Content starts

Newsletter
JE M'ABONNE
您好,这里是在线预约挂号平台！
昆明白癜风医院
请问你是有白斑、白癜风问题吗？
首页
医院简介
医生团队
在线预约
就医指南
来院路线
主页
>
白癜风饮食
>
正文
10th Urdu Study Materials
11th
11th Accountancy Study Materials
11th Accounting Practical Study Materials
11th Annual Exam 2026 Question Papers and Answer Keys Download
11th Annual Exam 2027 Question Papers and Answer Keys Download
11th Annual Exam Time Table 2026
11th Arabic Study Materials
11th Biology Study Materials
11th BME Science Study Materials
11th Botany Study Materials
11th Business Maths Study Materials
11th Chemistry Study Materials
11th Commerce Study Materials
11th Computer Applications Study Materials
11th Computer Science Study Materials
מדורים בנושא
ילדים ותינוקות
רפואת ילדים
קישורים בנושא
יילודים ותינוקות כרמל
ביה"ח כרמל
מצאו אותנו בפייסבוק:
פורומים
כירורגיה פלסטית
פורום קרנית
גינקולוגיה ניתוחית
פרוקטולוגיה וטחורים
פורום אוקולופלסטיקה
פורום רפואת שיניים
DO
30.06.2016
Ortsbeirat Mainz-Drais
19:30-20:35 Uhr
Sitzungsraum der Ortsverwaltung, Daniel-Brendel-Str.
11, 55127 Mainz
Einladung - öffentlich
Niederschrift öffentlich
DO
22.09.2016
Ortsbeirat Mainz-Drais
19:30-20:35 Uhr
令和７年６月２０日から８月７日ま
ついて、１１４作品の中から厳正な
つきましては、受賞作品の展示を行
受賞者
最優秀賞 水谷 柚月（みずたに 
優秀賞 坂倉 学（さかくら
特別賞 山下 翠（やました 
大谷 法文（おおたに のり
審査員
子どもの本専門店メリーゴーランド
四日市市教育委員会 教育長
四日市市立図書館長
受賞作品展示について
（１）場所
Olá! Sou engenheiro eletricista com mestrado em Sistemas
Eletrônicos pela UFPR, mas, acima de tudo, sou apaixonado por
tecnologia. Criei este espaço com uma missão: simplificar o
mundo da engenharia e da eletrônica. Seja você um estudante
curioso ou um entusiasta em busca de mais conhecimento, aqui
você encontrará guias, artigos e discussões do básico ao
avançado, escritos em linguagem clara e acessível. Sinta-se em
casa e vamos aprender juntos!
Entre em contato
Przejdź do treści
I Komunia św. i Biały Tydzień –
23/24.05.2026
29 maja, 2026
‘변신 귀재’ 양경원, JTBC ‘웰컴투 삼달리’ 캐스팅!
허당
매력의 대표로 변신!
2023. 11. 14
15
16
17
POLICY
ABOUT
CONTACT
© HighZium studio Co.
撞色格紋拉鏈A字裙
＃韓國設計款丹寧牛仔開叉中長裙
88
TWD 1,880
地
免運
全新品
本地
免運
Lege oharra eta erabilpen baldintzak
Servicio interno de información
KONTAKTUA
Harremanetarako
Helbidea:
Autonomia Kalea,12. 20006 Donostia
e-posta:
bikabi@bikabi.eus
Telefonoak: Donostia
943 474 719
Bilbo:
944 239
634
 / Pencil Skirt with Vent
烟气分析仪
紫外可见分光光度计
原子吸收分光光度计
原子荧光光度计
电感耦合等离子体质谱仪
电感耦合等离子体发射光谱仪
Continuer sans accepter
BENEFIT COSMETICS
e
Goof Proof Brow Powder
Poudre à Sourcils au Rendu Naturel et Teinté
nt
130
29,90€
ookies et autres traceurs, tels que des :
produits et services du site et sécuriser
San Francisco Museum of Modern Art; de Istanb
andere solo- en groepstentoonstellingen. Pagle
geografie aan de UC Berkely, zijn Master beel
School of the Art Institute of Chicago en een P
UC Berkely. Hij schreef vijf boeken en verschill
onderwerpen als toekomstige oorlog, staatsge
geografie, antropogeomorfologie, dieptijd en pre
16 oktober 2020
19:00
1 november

Content ends

*TASK BRIEF*: Put every line of text from the material into a numbered list, omitting any blank lines.

*ANSWER SPACE*:
1. Newsletter
2. JE M'ABONNE
3. 您好,这里是在线预约挂号平台！
4. 昆明白癜风医院
5. 请问你是有白斑、白癜风问题吗？
6. 首页
7. 医院简介
8. 医生团队
9. 在线预约
10. 就医指南
11. 来院路线
12. 主页
13. >
14. 白癜风饮食
15. >
16. 正文
17. 10th Urdu Study Materials
18. 11th
19. 11th Accountancy Study Materials
20. 11th Accounting Practical Study Materials
21. 11th Annual Exam 2026 Question Papers and Answer Keys Download
22. 11th Annual Exam 2027 Question Papers and Answer Keys Download
23. 11th Annual Exam Time Table 2026
24. 11th Arabic Study Materials
25. 11th Biology Study Materials
26. 11th BME Science Study Materials
27. 11th Botany Study Materials
28. 11th Business Maths Study Materials
29. 11th Chemistry Study Materials
30. 11th Commerce Study Materials
31. 11th Computer Applications Study Materials
32. 11th Computer Science Study Materials
33. מדורים בנושא
34. ילדים ותינוקות
35. רפואת ילדים
36. קישורים בנושא
37. יילודים ותינוקות כרמל
38. ביה"ח כרמל
39. מצאו אותנו בפייסבוק:
40. פורומים
41. כירורגיה פלסטית
42. פורום קרנית
43. גינקולוגיה ניתוחית
44. פרוקטולוגיה וטחורים
45. פורום אוקולופלסטיקה
46. פורום רפואת שיניים
47. DO
48. 30.06.2016
49. Ortsbeirat Mainz-Drais
50. 19:30-20:35 Uhr
51. Sitzungsraum der Ortsverwaltung, Daniel-Brendel-Str.
52. 11, 55127 Mainz
53. Einladung - öffentlich
54. Niederschrift öffentlich
55. DO
56. 22.09.2016
57. Ortsbeirat Mainz-Drais
58. 19:30-20:35 Uhr
59. 令和７年６月２０日から８月７日ま
60. ついて、１１４作品の中から厳正な
61. つきましては、受賞作品の展示を行
62. 受賞者
63. 最優秀賞 水谷 柚月（みずたに 
64. 優秀賞 坂倉 学（さかくら
65. 特別賞 山下 翠（やました 
66. 大谷 法文（おおたに のり
67. 審査員
68. 子どもの本専門店メリーゴーランド
69. 四日市市教育委員会 教育長
70. 四日市市立図書館長
71. 受賞作品展示について
72. （１）場所
73. Olá! Sou engenheiro eletricista com mestrado em Sistemas
74. Eletrônicos pela UFPR, mas, acima de tudo, sou apaixonado por
75. tecnologia. Criei este espaço com uma missão: simplificar o
76. mundo da engenharia e da eletrônica. Seja você um estudante
77. curioso ou um entusiasta em busca de mais conhecimento, aqui
78. você encontrará guias, artigos e discussões do básico ao
79. avançado, escritos em linguagem clara e acessível. Sinta-se em
80. casa e vamos aprender juntos!
81. Entre em contato
82. Przejdź do treści
83. I Komunia św. i Biały Tydzień –
84. 23/24.05.2026
85. 29 maja, 2026
86. ‘변신 귀재’ 양경원, JTBC ‘웰컴투 삼달리’ 캐스팅!
87. 허당
88. 매력의 대표로 변신!
89. 2023. 11. 14
90. 15
91. 16
92. 17
93. POLICY
94. ABOUT
95. CONTACT
96. © HighZium studio Co.
97. 撞色格紋拉鏈A字裙
98. ＃韓國設計款丹寧牛仔開叉中長裙
99. 88
100. TWD 1,880
101. 地
102. 免運
103. 全新品
104. 本地
105. 免運
106. Lege oharra eta erabilpen baldintzak
107. Servicio interno de información
108. KONTAKTUA
109. Harremanetarako
110. Helbidea:
111. Autonomia Kalea,12. 20006 Donostia
112. e-posta:
113. bikabi@bikabi.eus
114. Telefonoak: Donostia
115. 943 474 719
116. Bilbo:
117. 944 239
118. 634
119.  / Pencil Skirt with Vent
120. 烟气分析仪
121. 紫外可见分光光度计
122. 原子吸收分光光度计
123. 原子荧光光度计
124. 电感耦合等离子体质谱仪
125. 电感耦合等离子体发射光谱仪
126. Continuer sans accepter
127. BENEFIT COSMETICS
128. e
129. Goof Proof Brow Powder
130. Poudre à Sourcils au Rendu Naturel et Teinté
131. nt
132. 130
133. 29,90€
134. ookies et autres traceurs, tels que des :
135. produits et services du site et sécuriser
136. San Francisco Museum of Modern Art; de Istanb
137. andere solo- en groepstentoonstellingen. Pagle
138. geografie aan de UC Berkely, zijn Master beel
139. School of the Art Institute of Chicago en een P
140. UC Berkely. Hij schreef vijf boeken en verschill
141. onderwerpen als toekomstige oorlog, staatsge
142. geografie, antropogeomorfologie, dieptijd en pre
143. 16 oktober 2020
144. 19:00
145. 1 november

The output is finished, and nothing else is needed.